IFRSに動く企業は急速に増えている
IFRS適用済み企業などの時価総額比率
注:IFRS適用検討企業は、適用について検討していることを明らかにしている企業。
ここまで合わせると、東証上場企業の総時価総額の48%を占める。今年6月末時点
出所:東証の資料を基に本誌作成

 ではなぜ今、IFRSを適用したり、適用準備に入ったりする企業が急増しているのか。

 前出の日本ペイントHDは2009年3月期、リーマンショックの影響で最終利益が前期比で73%もの大幅減に陥った。2013年には長年の提携先だったウットラムからTOB(株式公開買い付け)を仕掛けられた。最終的には同社とは“復縁”したものの、「食わなければ食われる」という強烈な体験をしたことで、それまでに比べ、強く成長を追い求めるようになった。

 IFRS適用企業に共通するのは、日本ペイントHDのような「打って出る」姿勢だ。アニマルスピリッツと言い換えてもいい獰猛さである。

(写真=上:竹井 俊晴、中:的野 弘路、下:菅野 勝男)

 「これから積極的にM&Aをしていきたい。そんな時にのれんの償却負担は成長の阻害要因になるだけ」

 東証2部上場で、企業のウェブマーケティングの受託などを手掛けるメンバーズの小峰正仁・取締役CFO兼常務執行役員はそう言う。

 小峰取締役によれば、国内のウェブ関連市場は2020年には47兆円に拡大するという。持続的成長に向けて、今は成長投資が必要な時期だが、そこで障害となるのが「のれん」の存在。

 のれんとは、企業を買収する際の買値と被買収企業の純資産の差額だ。ブランド力や技術力など、他社より多くの収益を上げる源泉になる無形の価値を表すものとも言える。日本基準ではこれを20年以内に毎年均等償却し、価値を落としていくが、IFRSでは定期償却を必要としない。つまり大型のM&Aをしたり、M&Aを多用したりする企業には、償却負担なく、事業を拡大できるという魅力がある。成長を目指す企業がIFRSに引き寄せられる要因の一つはここにある。

リスクばかり言うのは経営でない

 IFRSについては、特に新興企業にその魅力を感じる企業が多い。

 東証マザーズに上場するメタップスはゲームソフト会社の販促支援などをする。例えばオンラインゲーム開発会社が自社製品のテレビCMを打ったとする。その際、ゲームユーザーがどのように変化するかビッグデータ解析をするシステムの開発などを手掛ける。

 IFRSの場合、こうした開発を「完成させ売却することが技術的に可能である」といった6つの要件を満たすと、開発費を資産計上できる。資産計上すれば、費用は減るからその期の利益は押し上げられる。日本基準だとそうはいかない。全て費用計上しなければならず、積極的に開発するほど、利益は圧迫されることになる。
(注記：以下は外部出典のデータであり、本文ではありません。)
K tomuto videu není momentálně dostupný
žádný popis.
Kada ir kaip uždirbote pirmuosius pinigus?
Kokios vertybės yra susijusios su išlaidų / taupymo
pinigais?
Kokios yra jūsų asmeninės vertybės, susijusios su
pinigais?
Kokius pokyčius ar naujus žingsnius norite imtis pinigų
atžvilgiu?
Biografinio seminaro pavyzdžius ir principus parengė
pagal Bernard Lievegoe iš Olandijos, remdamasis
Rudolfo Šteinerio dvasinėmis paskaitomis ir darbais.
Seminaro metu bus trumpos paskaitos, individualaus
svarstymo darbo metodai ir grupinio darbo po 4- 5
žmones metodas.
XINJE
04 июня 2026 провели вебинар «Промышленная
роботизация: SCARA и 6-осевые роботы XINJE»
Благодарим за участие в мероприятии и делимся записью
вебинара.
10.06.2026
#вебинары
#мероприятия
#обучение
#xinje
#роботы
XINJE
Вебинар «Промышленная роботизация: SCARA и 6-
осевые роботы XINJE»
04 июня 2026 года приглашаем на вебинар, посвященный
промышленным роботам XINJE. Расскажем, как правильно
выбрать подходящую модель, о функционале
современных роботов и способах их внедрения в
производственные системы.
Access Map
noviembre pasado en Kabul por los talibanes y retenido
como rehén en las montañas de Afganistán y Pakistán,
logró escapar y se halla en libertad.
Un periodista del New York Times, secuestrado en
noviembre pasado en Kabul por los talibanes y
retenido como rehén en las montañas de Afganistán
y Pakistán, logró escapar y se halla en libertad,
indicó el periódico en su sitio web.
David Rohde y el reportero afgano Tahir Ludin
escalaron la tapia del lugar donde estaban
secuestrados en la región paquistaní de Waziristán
 「次々に新しいシステムや技術を開発しようとする我々のような企業は、(開発をするほど利益が圧縮される)日本基準では後手に回ることになる」。公認会計士でもある同社の加藤広晃・経理部長はこう言う。やはり、アグレッシブな成長への志向がIFRSを選ばせているのである。

 のれんにせよ開発費の資産計上にせよ、もくろんだ収益が見込めなくなると、その価値を落とす減損を迫られる。IFRSはいいことずくめではないが、急成長を求めるベンチャー企業は、リスクよりもメリットを感じるようだ。「リスクを見ることは大事だが、そればかり言うのは経営ではない」とメンバーズの小峰取締役は指摘する。